Strengthened U.S.-EU ties have already produced results in a variety of areas during the Clinton administration. Working with the European Union, we have overcome initial wariness to more effectively manage the process of ushering China into the WTO. Together, and in cooperation with the Organization for Economic Cooperation and Development, we have recently won approval for effective new steps to combat corruption. Most recently, important trans-Atlantic agreements on standards harmonization and mutual recognition of testing agencies were announced, a byproduct of groundbreaking work by the Transatlantic Business Dialogue.

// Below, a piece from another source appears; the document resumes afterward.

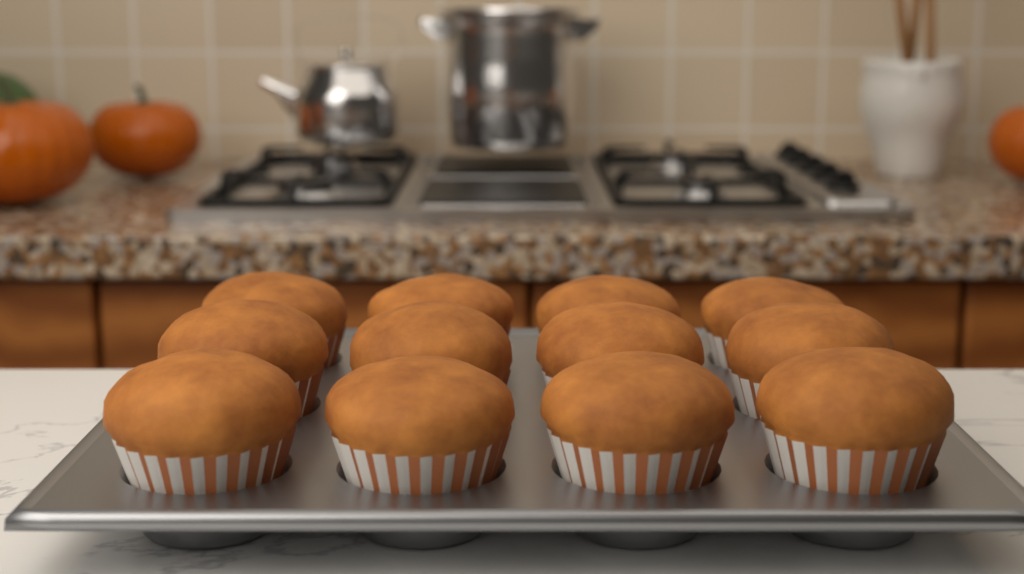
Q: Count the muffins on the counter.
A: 12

But these steps represent just the beginning. A look to the horizon suggests that the world of the 21st century will share many of the features of the world today. It may be again a bipolar world. But the divisions are more likely to separate North and South than East and West.
It may also be a world in which the central debate is - as it was during the Cold War - about how to most justly distribute income and wealth within societies. Except, in the new scenario, the societies in question are not just national, they are regional and global.
If, in fact, these assumptions are true and the new paradigm bears striking resemblance to the old one, it is also clear that our most natural allies are those with whom we share the most culturally and whose interests are closest to our own: the Europeans.
In the wake of the collapse of communism, some thoughtful observers argued that we would enter a new period in which the alliances of the Cold War would fragment, drawn apart by economic competition. Yet today, a few years into this new era, it is apparent the strength of common interests demand that we overcome momentary differences and, once again, reinvent our old alliance for a wide array of compelling new reasons.